# [EXERCISE DIRECTIONS]
Copy the material from the line with "Can you recover" up to and including the line with "-0.013758, 0.999300, -0.231817]]", reproducing each line without any change.

# [DATA EXTRACT]
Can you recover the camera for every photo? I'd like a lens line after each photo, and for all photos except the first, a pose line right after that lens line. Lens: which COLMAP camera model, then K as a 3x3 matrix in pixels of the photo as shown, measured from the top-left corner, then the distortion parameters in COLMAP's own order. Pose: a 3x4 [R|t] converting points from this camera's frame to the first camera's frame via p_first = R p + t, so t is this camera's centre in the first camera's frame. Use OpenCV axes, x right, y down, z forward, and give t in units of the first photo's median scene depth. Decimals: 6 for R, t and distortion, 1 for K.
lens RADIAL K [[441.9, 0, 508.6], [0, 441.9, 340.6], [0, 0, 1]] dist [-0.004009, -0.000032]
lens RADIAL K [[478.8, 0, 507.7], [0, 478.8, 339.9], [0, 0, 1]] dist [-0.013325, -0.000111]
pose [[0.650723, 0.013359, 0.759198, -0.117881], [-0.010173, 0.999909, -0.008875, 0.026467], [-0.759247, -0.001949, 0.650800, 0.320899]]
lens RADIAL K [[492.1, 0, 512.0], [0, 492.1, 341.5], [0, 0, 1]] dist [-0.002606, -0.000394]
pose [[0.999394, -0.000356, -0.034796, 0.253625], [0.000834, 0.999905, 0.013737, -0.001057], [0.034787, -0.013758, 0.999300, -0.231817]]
==
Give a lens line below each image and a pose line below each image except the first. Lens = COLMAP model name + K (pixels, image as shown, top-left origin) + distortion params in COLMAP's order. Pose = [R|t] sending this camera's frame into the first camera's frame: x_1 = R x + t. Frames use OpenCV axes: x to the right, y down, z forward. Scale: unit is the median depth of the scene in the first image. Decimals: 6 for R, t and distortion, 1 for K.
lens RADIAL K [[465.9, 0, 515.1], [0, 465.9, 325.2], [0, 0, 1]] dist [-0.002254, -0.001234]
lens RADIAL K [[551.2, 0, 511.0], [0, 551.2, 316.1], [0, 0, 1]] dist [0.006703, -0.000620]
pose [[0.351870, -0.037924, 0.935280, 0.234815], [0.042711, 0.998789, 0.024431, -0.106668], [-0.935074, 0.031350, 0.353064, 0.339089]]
==
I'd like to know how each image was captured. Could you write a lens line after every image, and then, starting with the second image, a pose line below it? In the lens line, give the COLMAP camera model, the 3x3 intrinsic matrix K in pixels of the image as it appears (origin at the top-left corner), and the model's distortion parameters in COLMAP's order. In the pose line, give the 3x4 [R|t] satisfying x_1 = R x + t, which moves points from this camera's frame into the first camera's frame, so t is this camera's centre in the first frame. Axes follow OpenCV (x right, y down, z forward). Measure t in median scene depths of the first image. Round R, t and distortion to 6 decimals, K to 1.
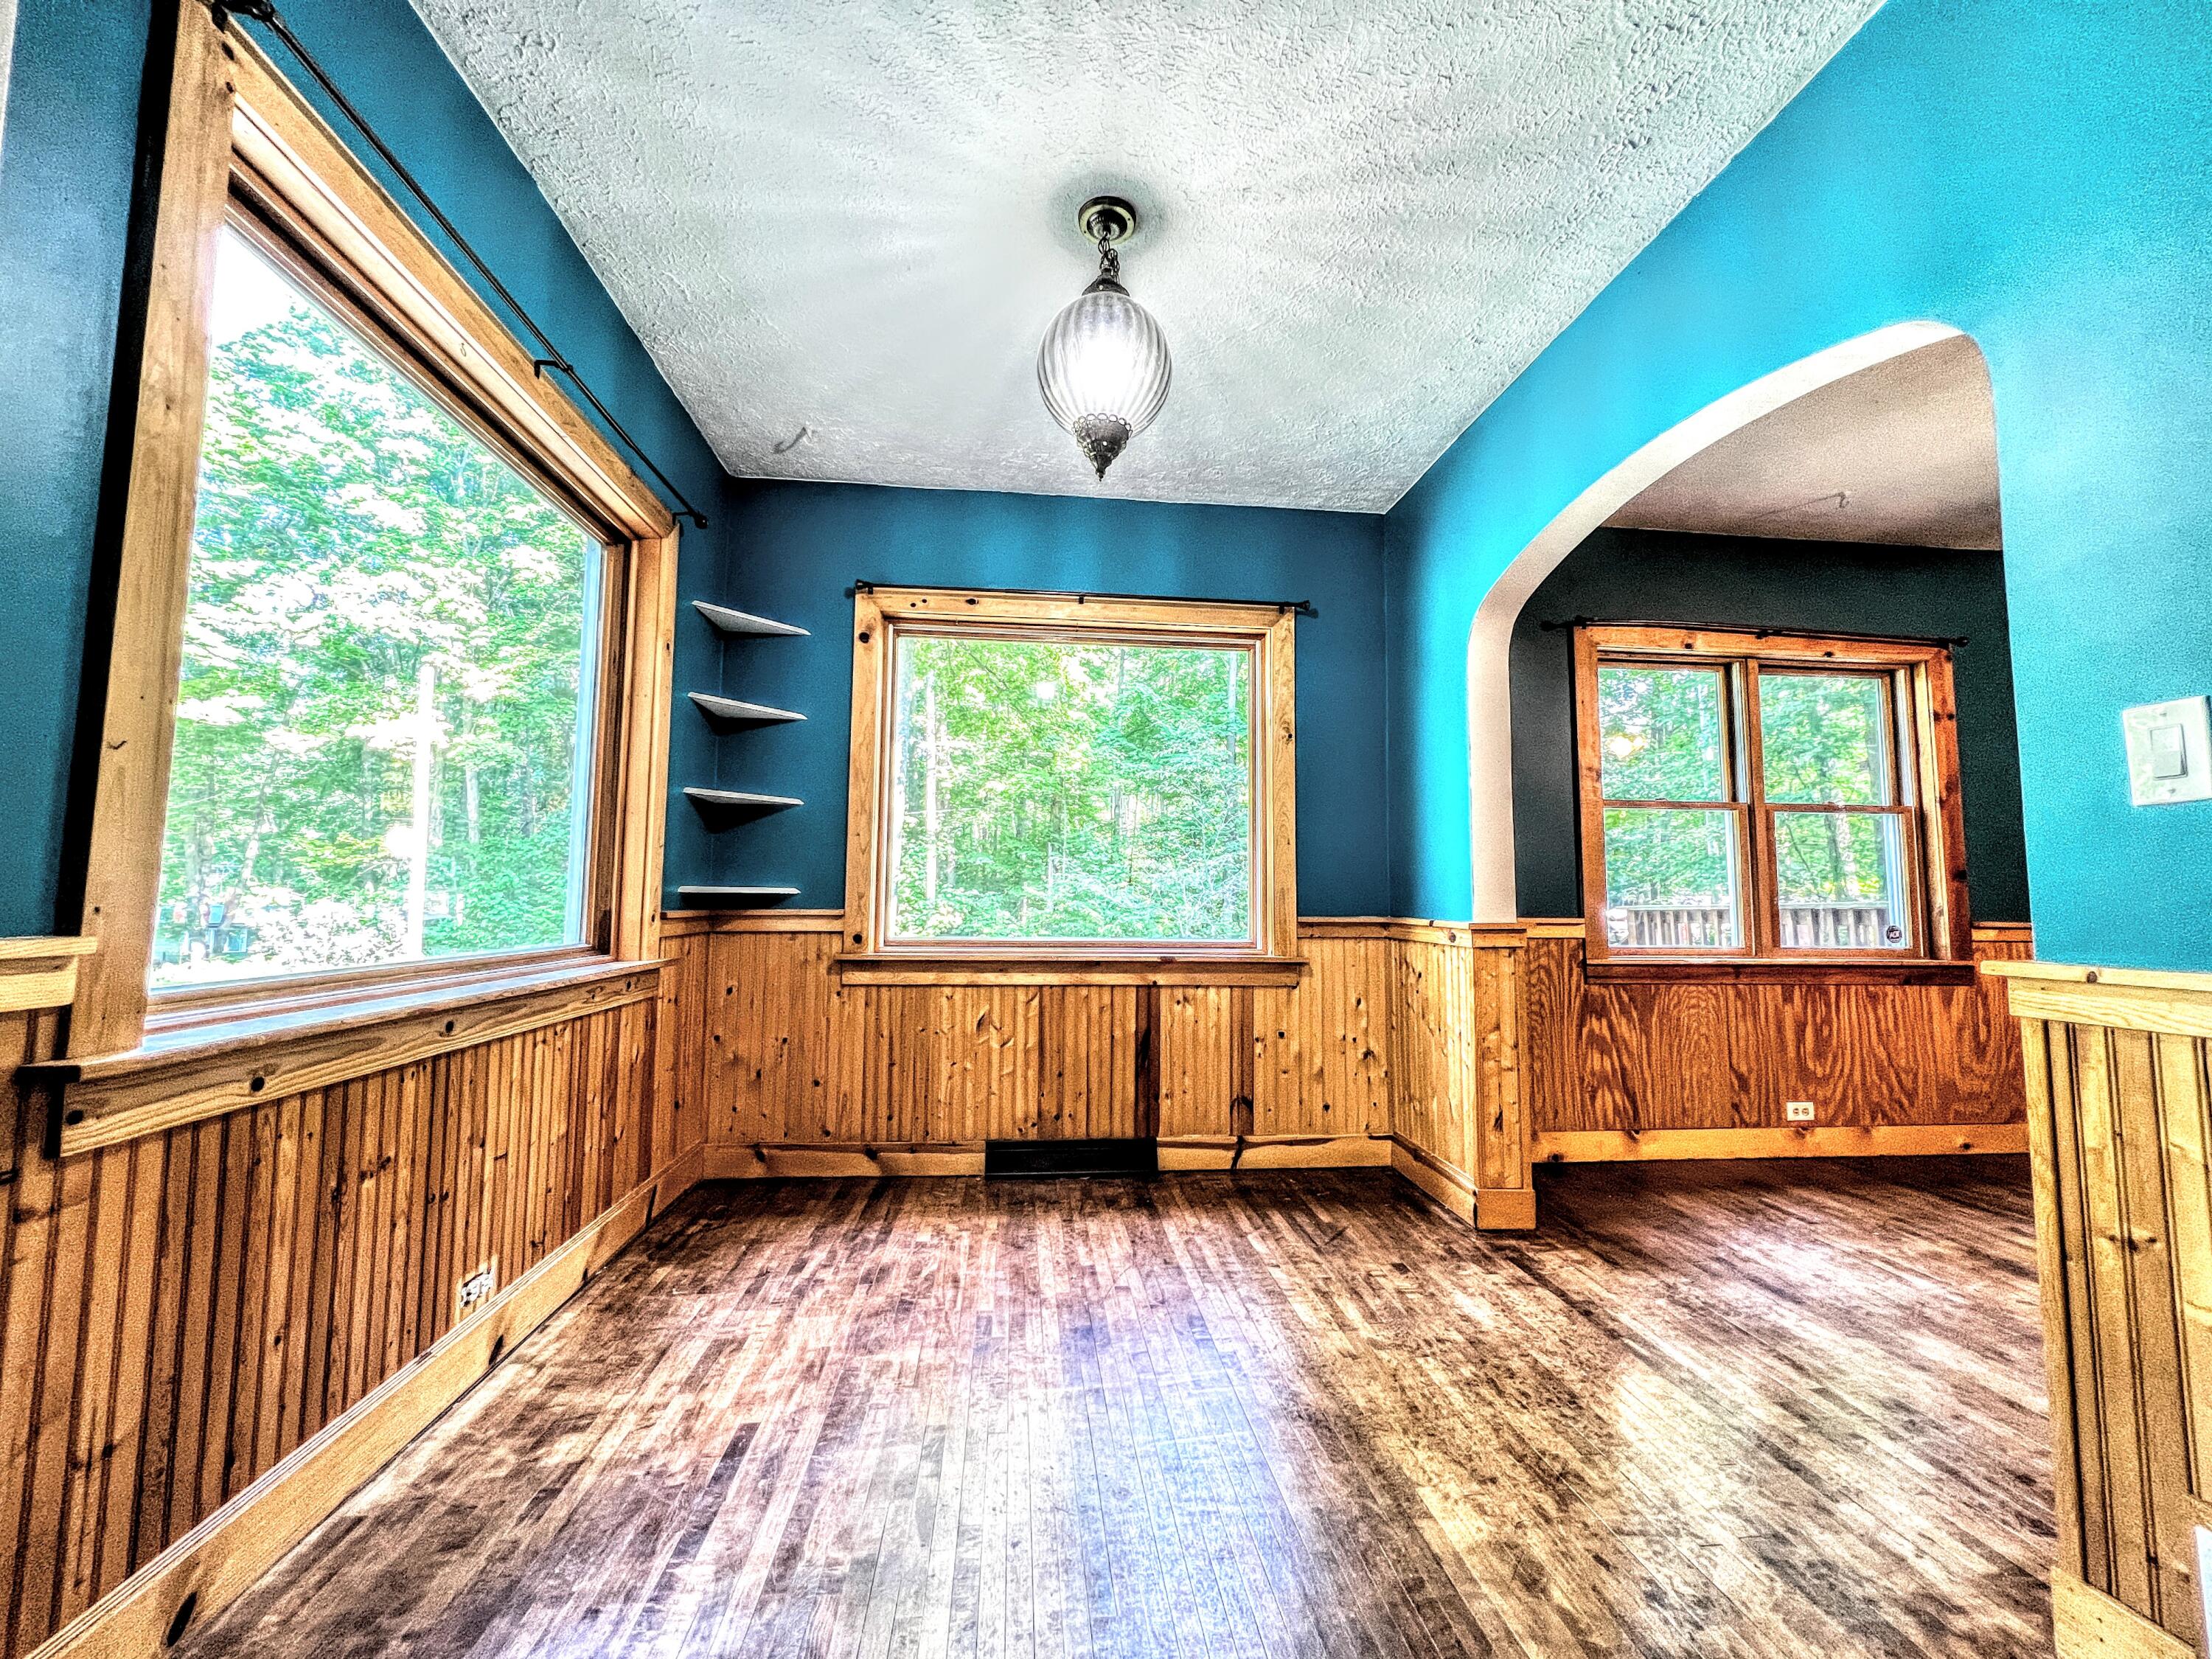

# [SOLUTION TO THE PROBLEM]
Can you recover the camera for every photo? I'd like a lens line after each photo, and for all photos except the first, a pose line right after that lens line. Lens: which COLMAP camera model, then K as a 3x3 matrix in pixels of the photo as shown, measured from the top-left corner, then the distortion parameters in COLMAP's own order. Pose: a 3x4 [R|t] converting points from this camera's frame to the first camera's frame via p_first = R p + t, so t is this camera's centre in the first camera's frame. Use OpenCV axes, x right, y down, z forward, and give t in units of the first photo's median scene depth. Decimals: 6 for R, t and distortion, 1 for K.
lens RADIAL K [[441.9, 0, 508.6], [0, 441.9, 340.6], [0, 0, 1]] dist [-0.004009, -0.000032]
lens RADIAL K [[478.8, 0, 507.7], [0, 478.8, 339.9], [0, 0, 1]] dist [-0.013325, -0.000111]
pose [[0.650723, 0.013359, 0.759198, -0.117881], [-0.010173, 0.999909, -0.008875, 0.026467], [-0.759247, -0.001949, 0.650800, 0.320899]]
lens RADIAL K [[492.1, 0, 512.0], [0, 492.1, 341.5], [0, 0, 1]] dist [-0.002606, -0.000394]
pose [[0.999394, -0.000356, -0.034796, 0.253625], [0.000834, 0.999905, 0.013737, -0.001057], [0.034787, -0.013758, 0.999300, -0.231817]]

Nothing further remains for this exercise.